* START Source text *

The danger of rejecting the Spirit’s truth… and gifts

I do not believe the gifts of the Spirit were ever withdrawn from the Church. It is a doctrine without any Scriptural warrant whatsoever.

John Wesley, who certainly had no axe to grind in the debates surrounding modern Pentecostalism, said in a personal journal entry in 1750,

“I was fully convinced of what I had long suspected, 1. That the Montanists, in the second and third centuries, were real, scriptural Christians; and, 2. that the grand reason why the miraculous gifts were so soon withdrawn, was not only that faith and holiness were well nigh lost; but that dry, formal, orthodox men began even then to ridicule whatever gifts they had not themselves, and to decry them all as either madness or imposture.”

The wide-scale renewal of spiritual gifts in the early 1900’s may well have been a gracious offering from the Father to all the churches to participate in the fellowship of the Spirit as it was enjoyed in Early Church life. Rejection by the more “mainstream” parts of the universal Church seems to have brought, over time, a number of consequences.

1. Blatant apostasy on the part of groups which ostensibly believed the Scriptures. Thus, the Episcopal Church has a homosexual bishop; the largest Lutheran body in the U.S. has also voted to allow non-celibate gays as clergy.

2. Ongoing rejection of the gifts by cessationist groups (i.e. those who believe the gifts have passed away) persists, though much progress has been made. While this is not a scientific study by any means, my own recent encounters with cessationists convince me that many do not even know what the Scriptures say on these matters. One brother said that the tongues-speaking Paul spoke of in 1 Corinthians 14 was not to God but “a god.” He said this could be demonstrated from any lexicon!  Sadly, the arguments of cessationists seem to be filled with straw men and caricatures, thinking that the pretenses and outlandish practices of some are representative of all who believe in spiritual gifts.

3. Groups which already stood in opposition to Biblical truth are further hardened. The Roman Catholic Church, which had its own pleasant charismatic renewal, saw it degenerate in our opinion into Mariolatry and subjectivism. Now in the news we see that body promulgating documents which call for the establishment of a world Authority. Are they now ready to play a part in world history which would not have surprised Calvin or Luther? Alas, largely rejecting the Spirit and the Word, Calvin and Luther’s heirs are powerless to raise an alarm.

In all these cases, rejecting the reality (and the voice) of the living Spirit has caused instead the spirit of slumber – or worse – to come upon established Christendom. We watch them completely fall away from the Word, and mock and patronize the spiritual children of their forebears in Africa and Asia as primitives. All that remains for them now is to accept the substitute the clever enemy of our souls will soon offer them – a man to embody their hopes and lust for godhood.

* END Source text *

→ **Actions to take**
**A)** Reproduce the passage of the piece on spiritual gifts from "3. Groups which" to "raise an alarm.".
**B)** Answer these questions from the piece on spiritual gifts:
(i) In what year did John Wesley write the quoted journal entry?
(ii) Which chapter of the Bible did the brother mention when discussing the tongues-speaking Paul spoke of?
(iii) Which church does the piece say has a homosexual bishop?

* START Information supplied *

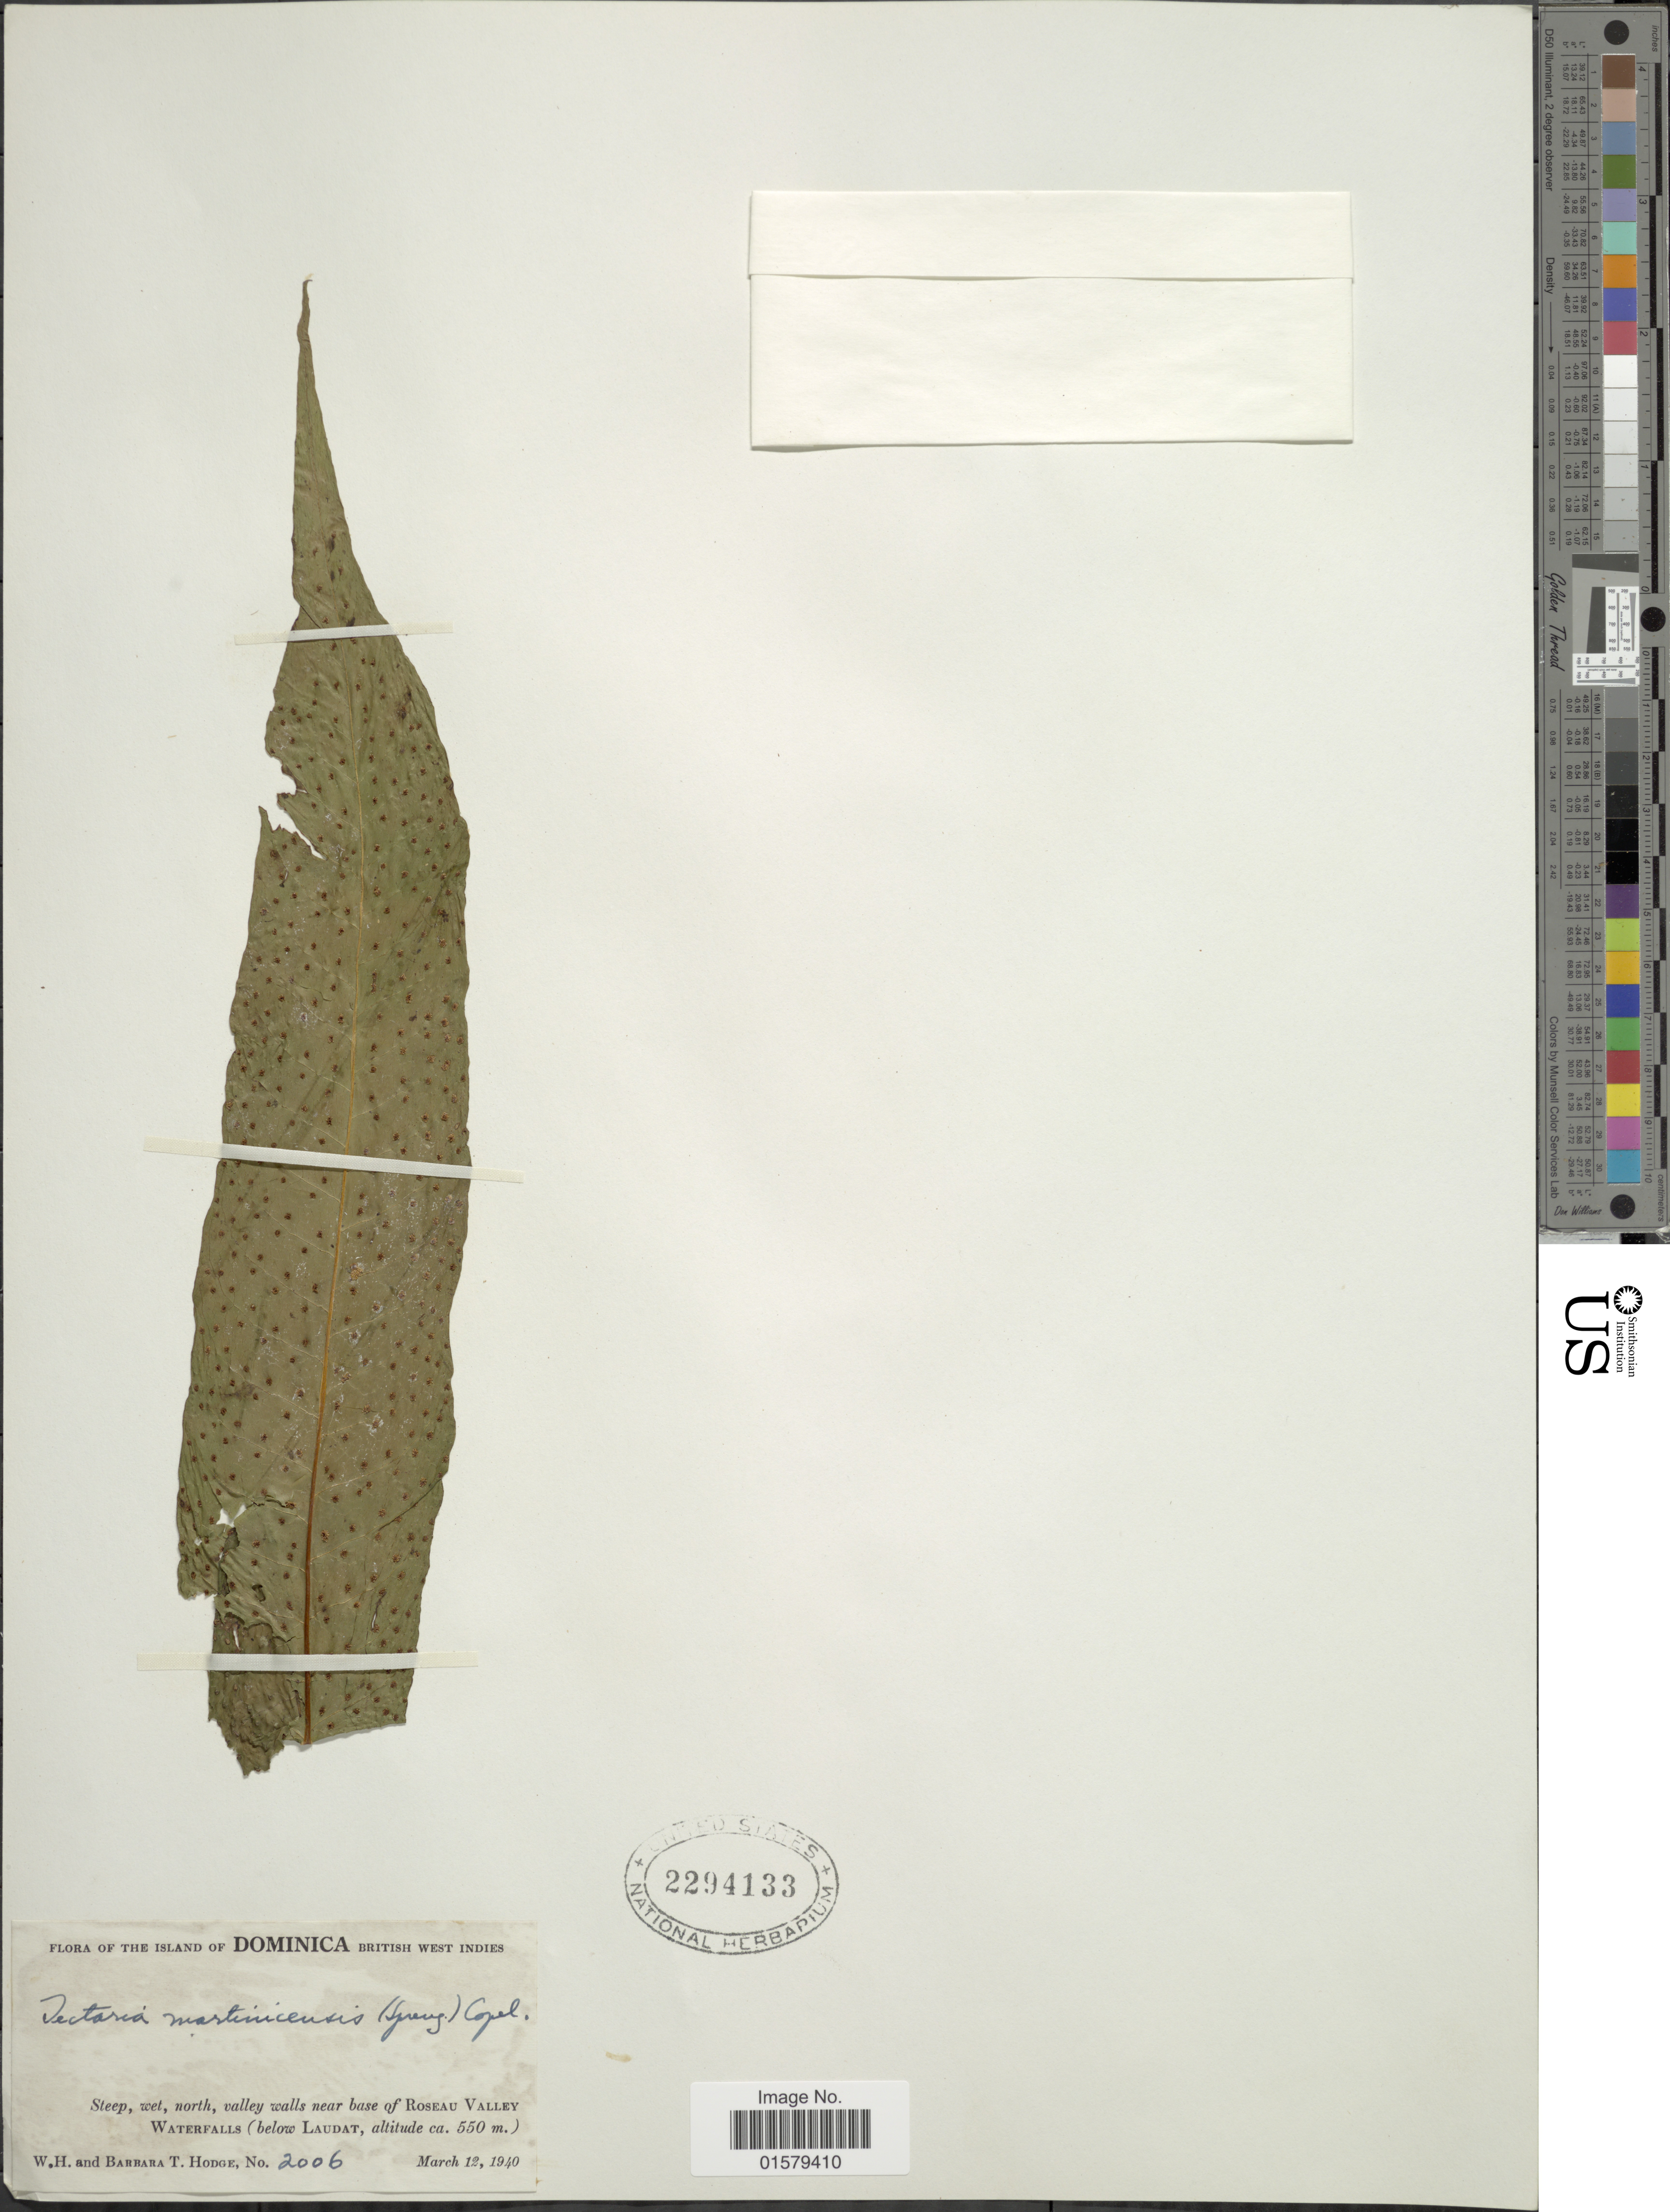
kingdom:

* END Information supplied *

→ **In response**
**A)**
3. Groups which already stood in opposition to Biblical truth are further hardened. The Roman Catholic Church, which had its own pleasant charismatic renewal, saw it degenerate in our opinion into Mariolatry and subjectivism. Now in the news we see that body promulgating documents which call for the establishment of a world Authority. Are they now ready to play a part in world history which would not have surprised Calvin or Luther? Alas, largely rejecting the Spirit and the Word, Calvin and Luther’s heirs are powerless to raise an alarm.

**B)**
(i) 1750
(ii) 1 Corinthians 14
(iii) The Episcopal Church